**ACTION ITEM:**
Your job is to give again, exactly and with no additions, the lines in the records below from the one with "Euro character (€)" through the one with "ID-4046, owner: Jeremy", both included. Omit the pictures.

**SUPPLIED DATA:**

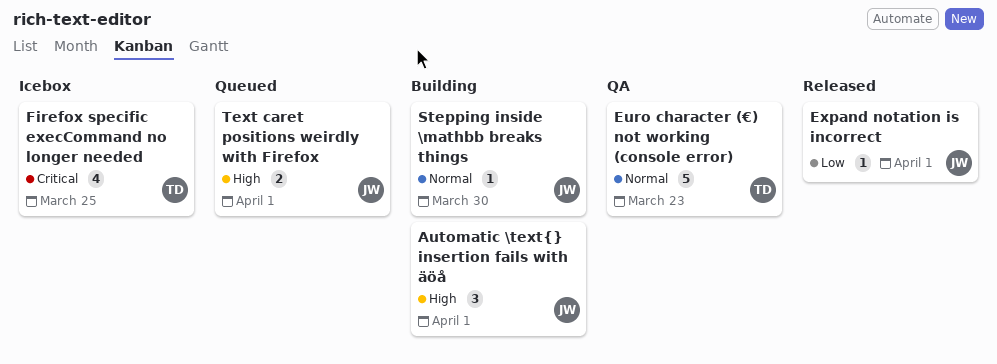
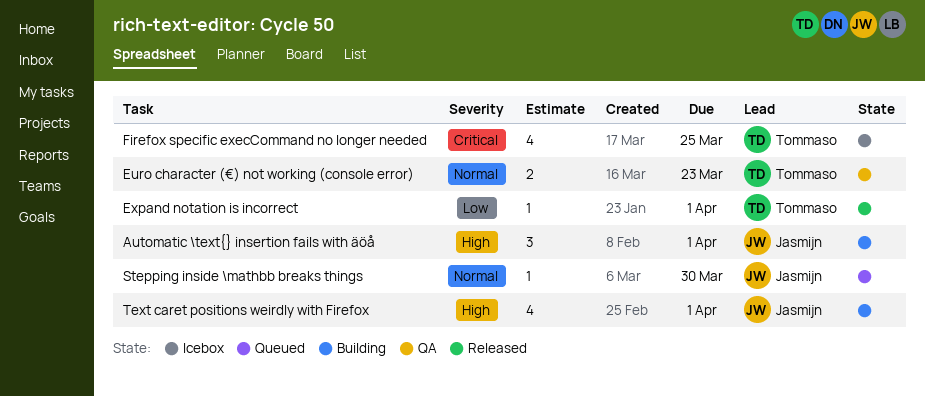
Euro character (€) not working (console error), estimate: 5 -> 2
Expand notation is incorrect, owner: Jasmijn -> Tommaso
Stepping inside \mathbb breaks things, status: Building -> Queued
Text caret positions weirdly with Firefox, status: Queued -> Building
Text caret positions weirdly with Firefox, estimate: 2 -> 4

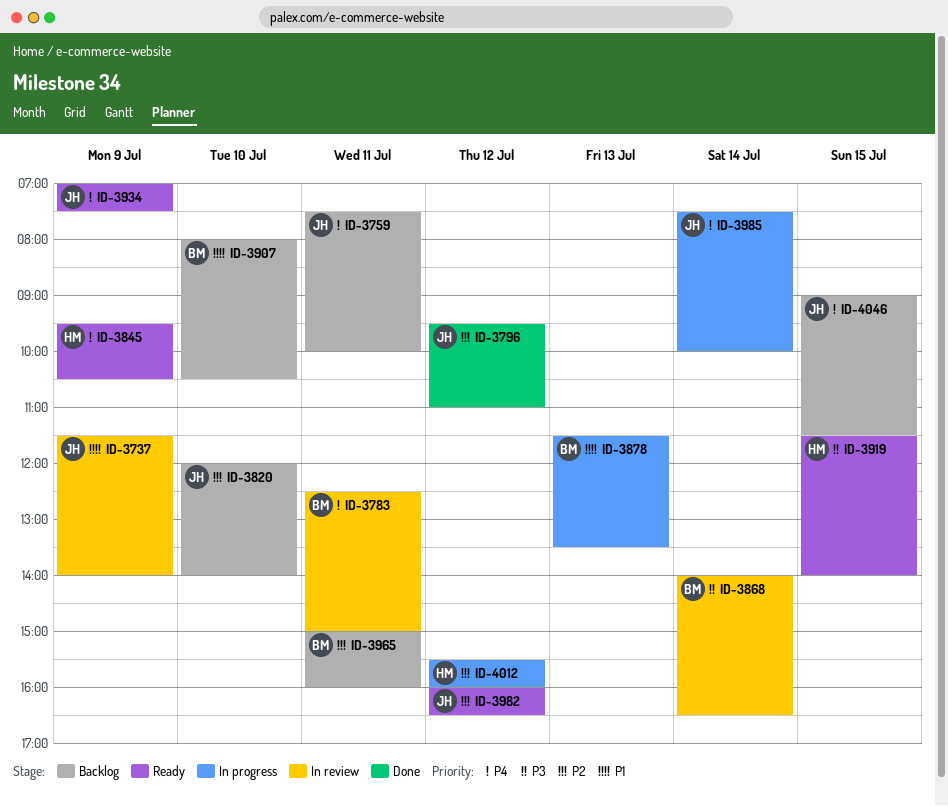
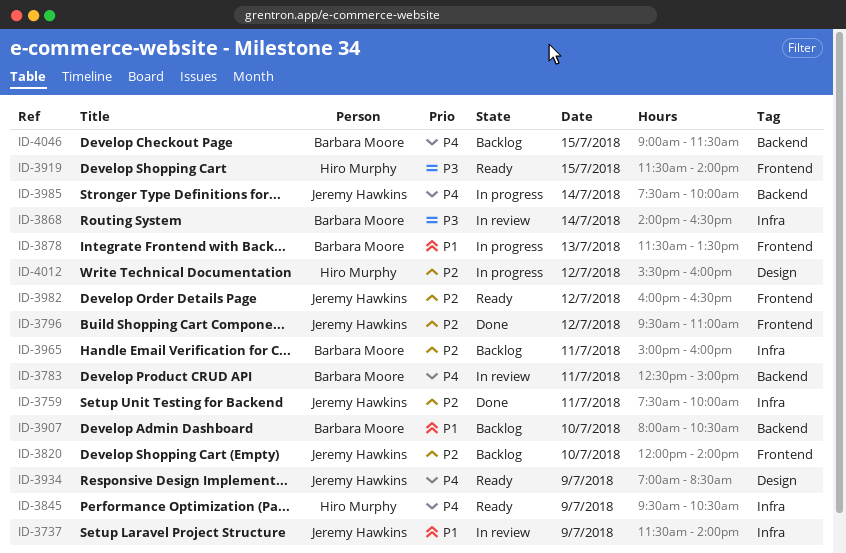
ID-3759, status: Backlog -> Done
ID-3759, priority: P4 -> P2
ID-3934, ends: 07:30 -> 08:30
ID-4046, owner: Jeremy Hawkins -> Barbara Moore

==

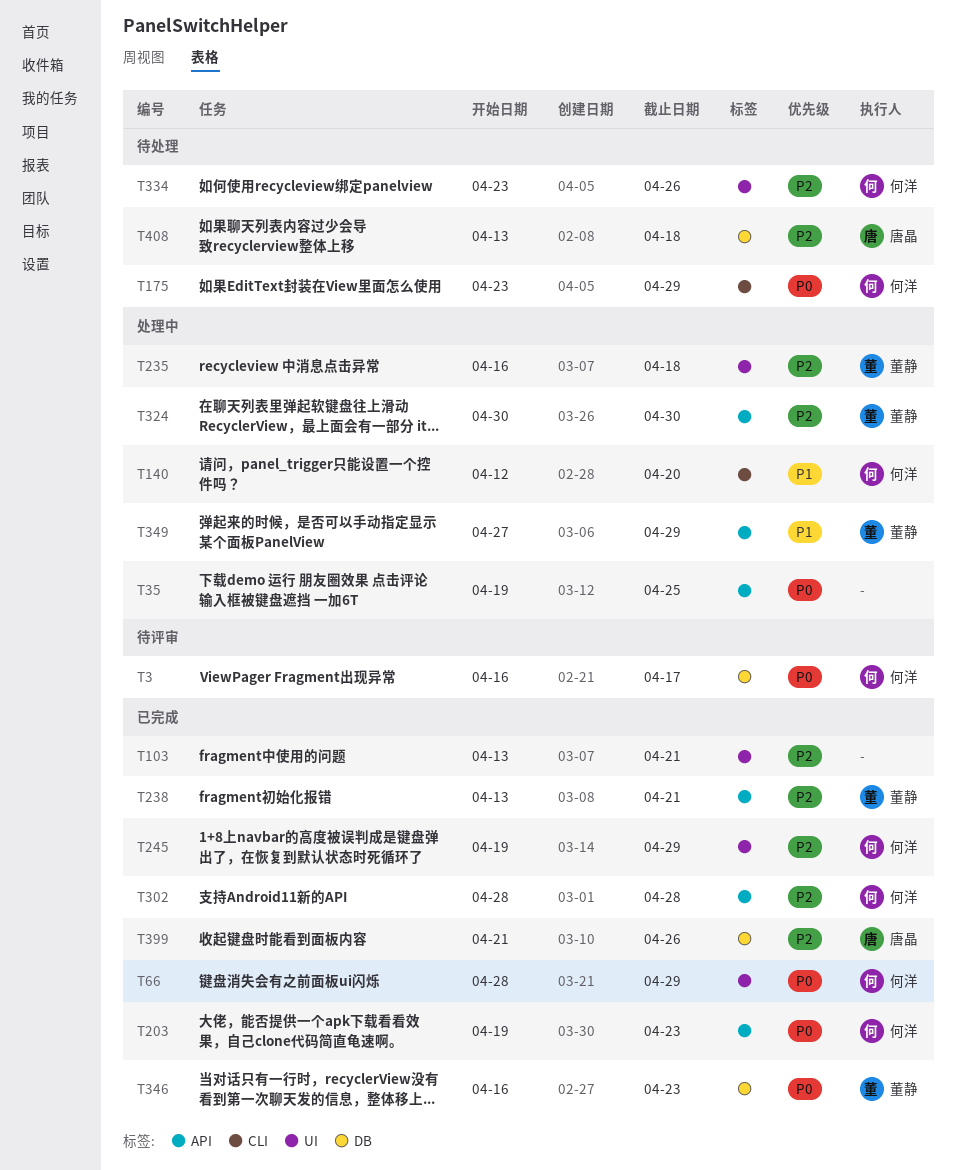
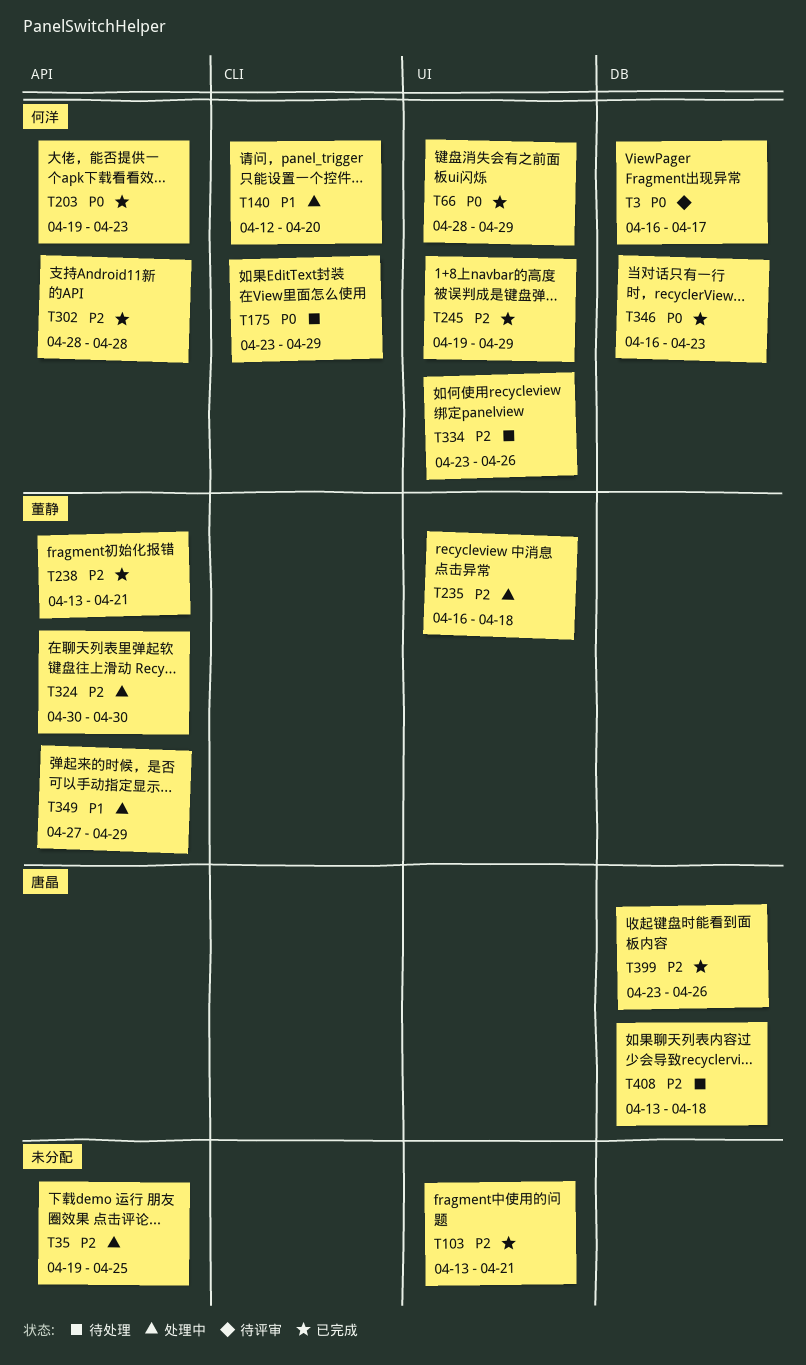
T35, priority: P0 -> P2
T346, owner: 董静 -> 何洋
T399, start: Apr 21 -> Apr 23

**RESPONSE TO THE EXERCISE:**
Euro character (€) not working (console error), estimate: 5 -> 2
Expand notation is incorrect, owner: Jasmijn -> Tommaso
Stepping inside \mathbb breaks things, status: Building -> Queued
Text caret positions weirdly with Firefox, status: Queued -> Building
Text caret positions weirdly with Firefox, estimate: 2 -> 4

ID-3759, status: Backlog -> Done
ID-3759, priority: P4 -> P2
ID-3934, ends: 07:30 -> 08:30
ID-4046, owner: Jeremy Hawkins -> Barbara Moore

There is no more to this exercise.